▸ WHAT THIS TASK INVOLVES:
Please print each entry below exactly as it stands, but without any pictures.

Data excerpts:
[Start of Attachment]
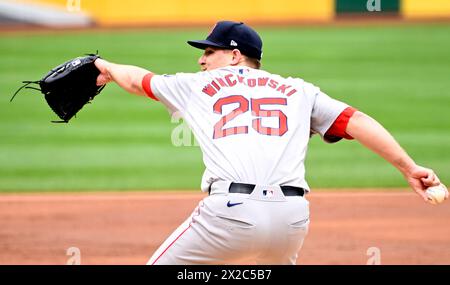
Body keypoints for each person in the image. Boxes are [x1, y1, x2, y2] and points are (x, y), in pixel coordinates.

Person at [94, 20, 447, 265]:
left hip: (230, 215)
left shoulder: (197, 85)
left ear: (234, 55)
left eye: (209, 51)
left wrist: (104, 65)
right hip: (291, 220)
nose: (201, 59)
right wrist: (409, 167)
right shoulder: (299, 89)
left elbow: (139, 80)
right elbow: (356, 121)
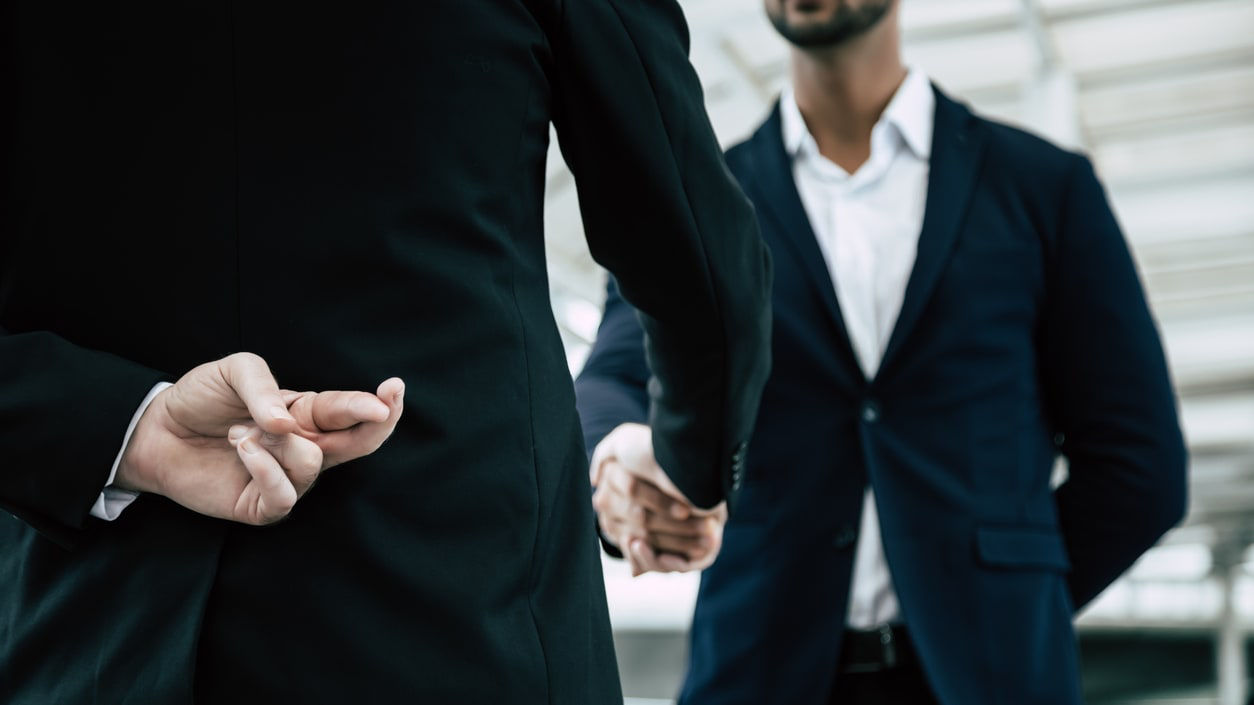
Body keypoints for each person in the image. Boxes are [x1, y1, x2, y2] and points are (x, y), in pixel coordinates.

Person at [0, 1, 772, 703]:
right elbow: (701, 258)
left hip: (85, 645)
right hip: (464, 629)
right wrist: (688, 464)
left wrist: (131, 428)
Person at [575, 0, 1188, 703]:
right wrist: (615, 463)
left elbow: (1141, 467)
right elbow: (610, 379)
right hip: (760, 670)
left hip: (989, 679)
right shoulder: (702, 198)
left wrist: (1013, 601)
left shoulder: (1044, 189)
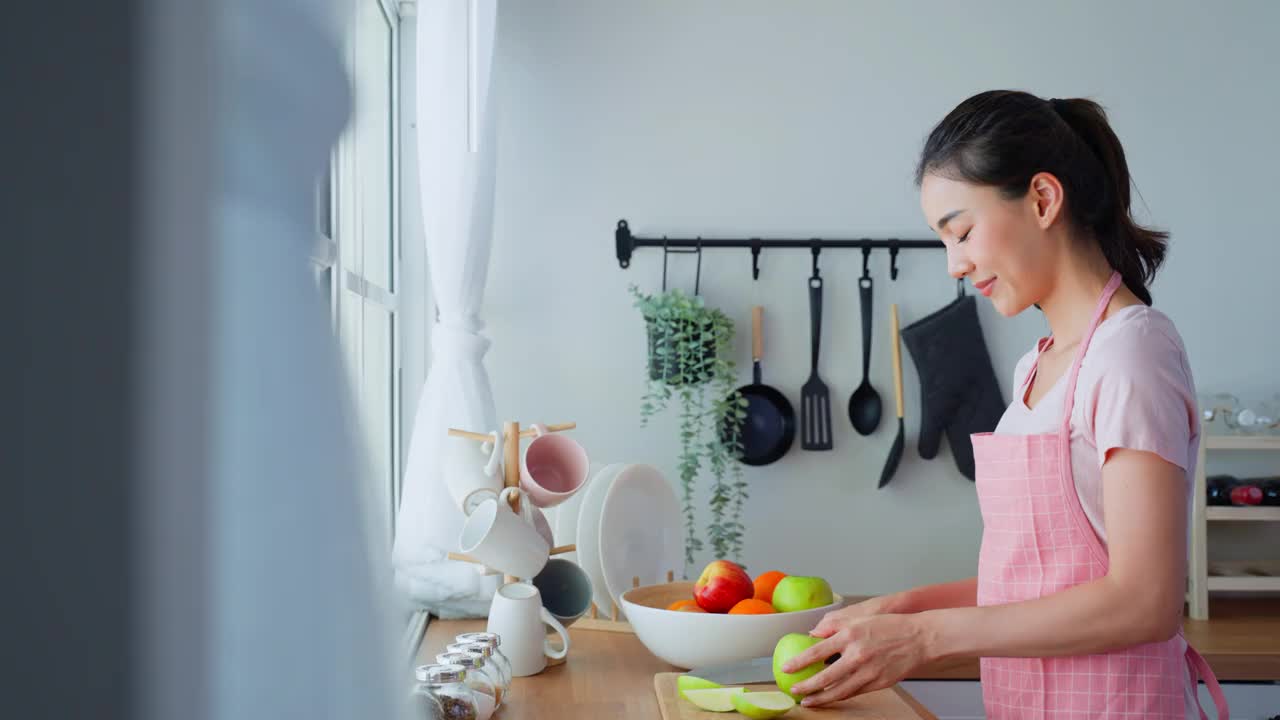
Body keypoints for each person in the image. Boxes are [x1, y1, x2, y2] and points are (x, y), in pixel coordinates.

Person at [780, 90, 1230, 719]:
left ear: (1043, 200)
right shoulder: (1034, 369)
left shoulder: (1132, 353)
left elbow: (1144, 601)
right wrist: (900, 610)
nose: (954, 266)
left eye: (960, 232)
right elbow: (1032, 585)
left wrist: (925, 638)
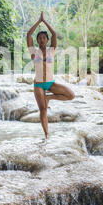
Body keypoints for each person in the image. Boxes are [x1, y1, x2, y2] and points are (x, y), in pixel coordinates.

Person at [27, 11, 75, 139]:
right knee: (43, 110)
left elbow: (54, 34)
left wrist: (45, 21)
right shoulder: (34, 52)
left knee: (71, 95)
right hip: (38, 85)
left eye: (44, 38)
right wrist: (38, 21)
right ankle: (47, 134)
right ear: (37, 40)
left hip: (51, 83)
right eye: (40, 38)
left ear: (47, 40)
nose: (42, 40)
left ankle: (49, 98)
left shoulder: (51, 51)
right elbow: (29, 34)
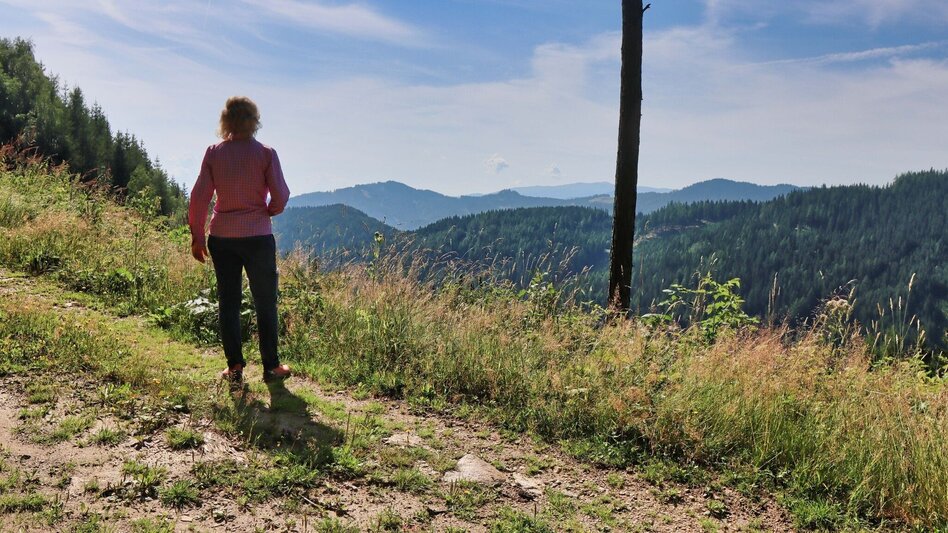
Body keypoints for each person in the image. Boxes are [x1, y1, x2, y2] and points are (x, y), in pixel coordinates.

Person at [188, 96, 292, 385]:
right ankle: (271, 367)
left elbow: (199, 197)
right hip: (258, 236)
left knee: (229, 302)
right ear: (254, 121)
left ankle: (234, 367)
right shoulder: (266, 154)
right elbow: (281, 196)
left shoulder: (214, 153)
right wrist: (269, 210)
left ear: (226, 121)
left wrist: (197, 236)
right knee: (265, 301)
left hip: (222, 237)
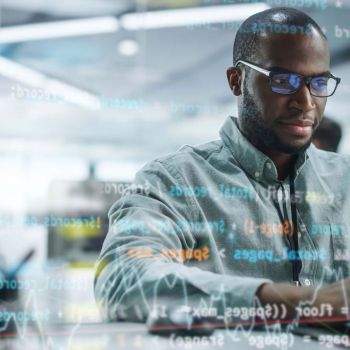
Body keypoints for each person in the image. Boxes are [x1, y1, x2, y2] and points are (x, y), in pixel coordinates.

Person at [95, 7, 350, 325]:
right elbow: (123, 282)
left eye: (319, 83)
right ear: (237, 80)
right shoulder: (174, 182)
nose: (306, 101)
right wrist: (305, 303)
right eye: (284, 81)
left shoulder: (345, 180)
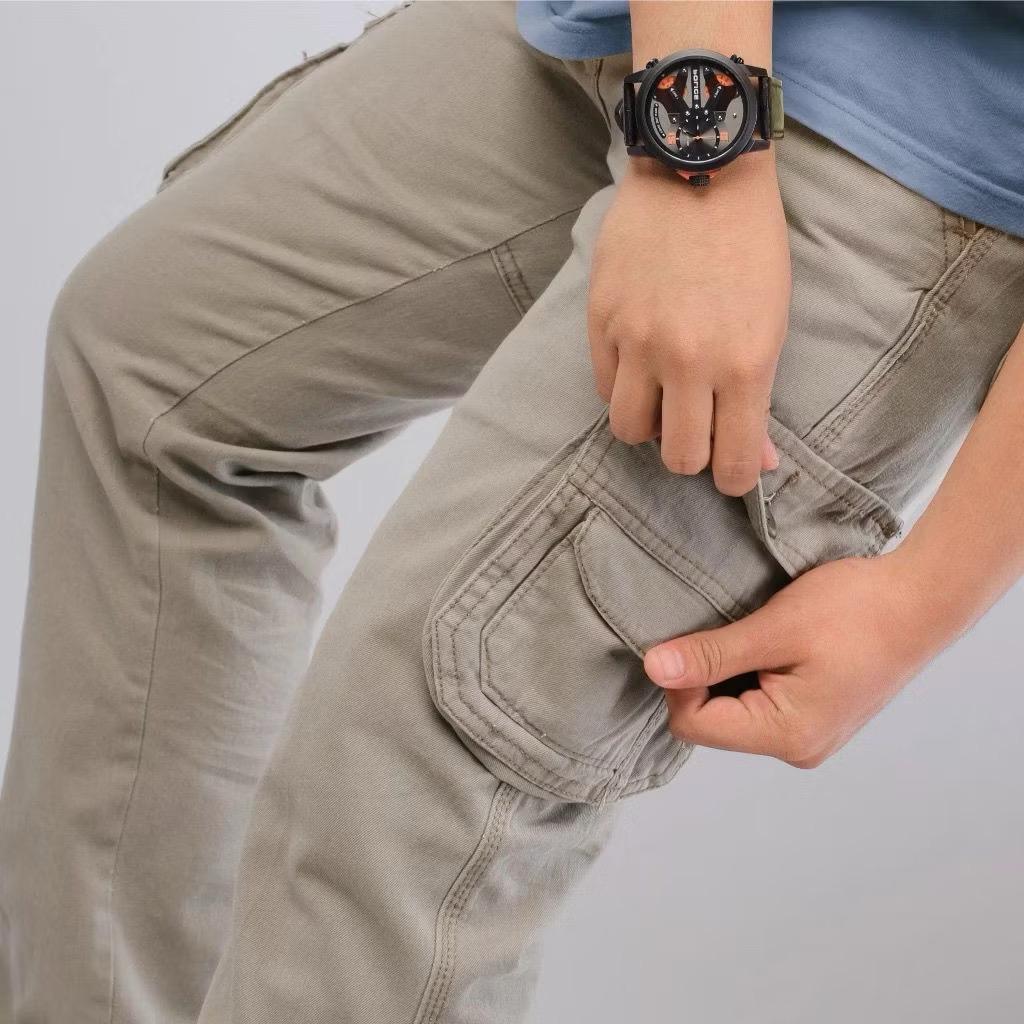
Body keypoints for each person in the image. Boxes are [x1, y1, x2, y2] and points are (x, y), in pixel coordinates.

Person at [1, 1, 1022, 1021]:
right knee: (151, 369)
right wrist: (701, 156)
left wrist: (925, 597)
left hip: (914, 140)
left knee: (402, 781)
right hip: (644, 25)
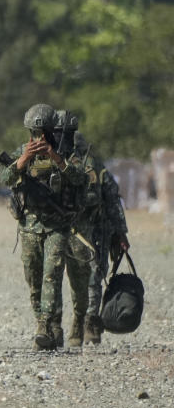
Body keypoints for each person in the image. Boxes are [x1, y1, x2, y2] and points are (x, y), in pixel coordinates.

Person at [0, 104, 88, 350]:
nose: (38, 137)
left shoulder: (66, 152)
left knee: (52, 275)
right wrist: (24, 159)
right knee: (34, 279)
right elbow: (5, 179)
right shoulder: (23, 151)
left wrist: (56, 158)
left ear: (50, 131)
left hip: (57, 227)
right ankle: (49, 325)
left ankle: (45, 326)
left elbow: (80, 179)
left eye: (42, 132)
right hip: (29, 226)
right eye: (34, 132)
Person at [51, 113, 130, 345]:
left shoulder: (93, 165)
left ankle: (90, 323)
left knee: (93, 275)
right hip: (63, 227)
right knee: (55, 275)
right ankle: (54, 325)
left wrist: (120, 232)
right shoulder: (51, 161)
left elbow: (112, 199)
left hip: (94, 228)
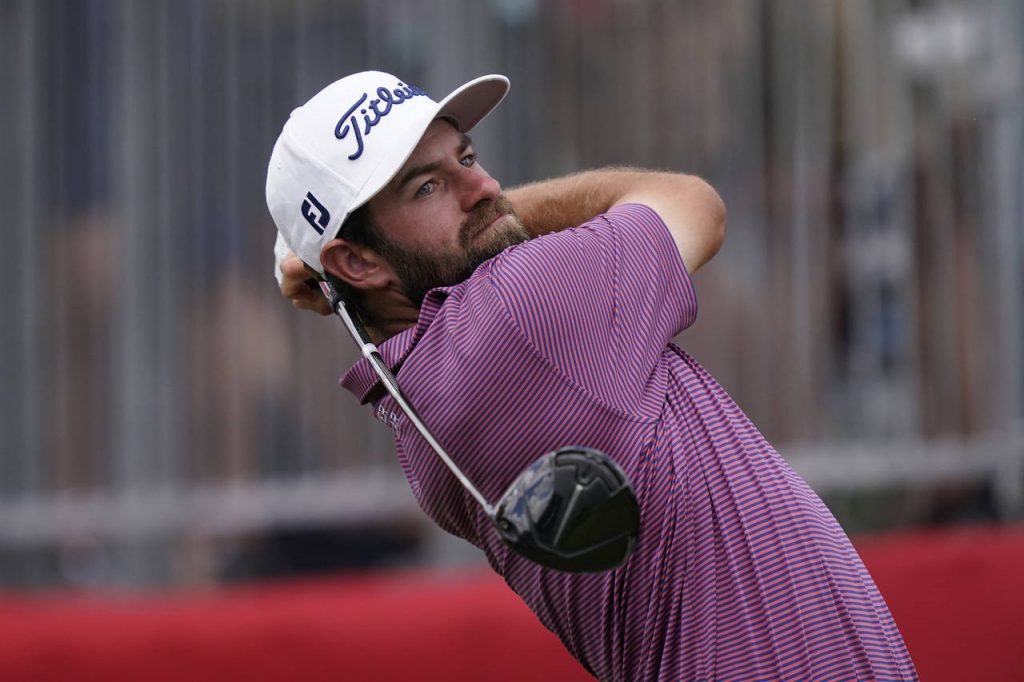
[End of Attachment]
▸ EXERCISE RESULT:
Body keypoints for each person in the image. Boxes are [x1, y1, x2, y2] and points are (x, y), in pixel coordinates.

Person at [94, 20, 447, 265]:
left hip: (230, 215)
left shoulder: (197, 85)
left ear: (234, 55)
left eye: (209, 51)
left wrist: (104, 65)
right hip: (291, 220)
nose: (201, 59)
right wrist: (409, 167)
right shoulder: (299, 89)
left elbow: (139, 80)
right elbow: (356, 121)
Body keypoints for each person in the image. Boxes are [x1, y1, x2, y2] and points are (x, y), in pixel coordinates.

Person at [0, 1, 772, 703]:
right elbow: (701, 258)
left hip: (85, 645)
right hip: (464, 629)
right wrist: (688, 464)
left wrist: (131, 428)
Person at [575, 0, 1188, 703]:
right wrist: (615, 463)
left elbow: (1141, 467)
right elbow: (610, 379)
right hip: (760, 670)
left hip: (989, 679)
right shoulder: (702, 198)
left wrist: (1013, 601)
left shoulder: (1044, 189)
Body keypoints for each person in the image. Boxes are [x1, y1, x2, y2] and points are (x, y), in pixel coordinates.

Person at [780, 90, 1230, 719]:
left ear: (1043, 200)
right shoulder: (1034, 369)
left shoulder: (1132, 353)
left elbow: (1144, 601)
right wrist: (900, 610)
nose: (954, 266)
left eye: (960, 232)
right elbow: (1032, 585)
left wrist: (925, 638)
Body keypoints for each person in the image. Boxes are [x1, y1, x2, y2] and points are (x, y), in pixel coordinates.

Person at [27, 11, 75, 139]:
right knee: (43, 110)
left elbow: (54, 34)
left wrist: (45, 21)
right shoulder: (34, 52)
left knee: (71, 95)
right hip: (38, 85)
left eye: (44, 38)
right wrist: (38, 21)
right ankle: (47, 134)
right ear: (37, 40)
left hip: (51, 83)
right eye: (40, 38)
left ear: (47, 40)
nose: (42, 40)
left ankle: (49, 98)
left shoulder: (51, 51)
right elbow: (29, 34)
Body keypoints for each person in the image. Boxes are [x1, y1, x2, y2] and points are (x, y), in pixel coordinates.

Person at [188, 96, 292, 385]:
right ankle: (271, 367)
left elbow: (199, 197)
right hip: (258, 236)
left knee: (229, 302)
right ear: (254, 121)
left ankle: (234, 367)
right shoulder: (266, 154)
right elbow: (281, 196)
left shoulder: (214, 153)
right wrist: (269, 210)
left ear: (226, 121)
left wrist: (197, 236)
right knee: (265, 301)
left hip: (222, 237)
Body keypoints for each person in the image. Boxes are [x1, y1, x2, y2] and points are (x, y), in pixel coordinates.

Person at [95, 7, 350, 325]:
right elbow: (123, 282)
left eye: (319, 83)
right ear: (237, 80)
right shoulder: (174, 182)
nose: (306, 101)
right wrist: (305, 303)
right eye: (284, 81)
left shoulder: (345, 180)
Body keypoints for each person in the image. Boxes are [x1, y1, x2, y2] and points are (x, y), in pixel coordinates.

Person at [1, 1, 1022, 1021]:
right knee: (151, 369)
right wrist: (701, 156)
left wrist: (925, 597)
left hip: (914, 140)
left knee: (402, 781)
right hip: (644, 25)
Body keypoints for each person in the image. Boxes are [x1, y1, x2, y2] and points are (x, y), in pixel coordinates.

Person at [0, 104, 88, 350]:
nose: (38, 137)
left shoulder: (66, 152)
left knee: (52, 275)
right wrist: (24, 159)
right knee: (34, 279)
right elbow: (5, 179)
right shoulder: (23, 151)
left wrist: (56, 158)
left ear: (50, 131)
left hip: (57, 227)
right ankle: (49, 325)
left ankle: (45, 326)
left elbow: (80, 179)
left eye: (42, 132)
right hip: (29, 226)
right eye: (34, 132)
Person at [51, 113, 130, 345]:
left shoulder: (93, 165)
left ankle: (90, 323)
left knee: (93, 275)
right hip: (63, 227)
right knee: (55, 275)
right ankle: (54, 325)
left wrist: (120, 232)
right shoulder: (51, 161)
left elbow: (112, 199)
left hip: (94, 228)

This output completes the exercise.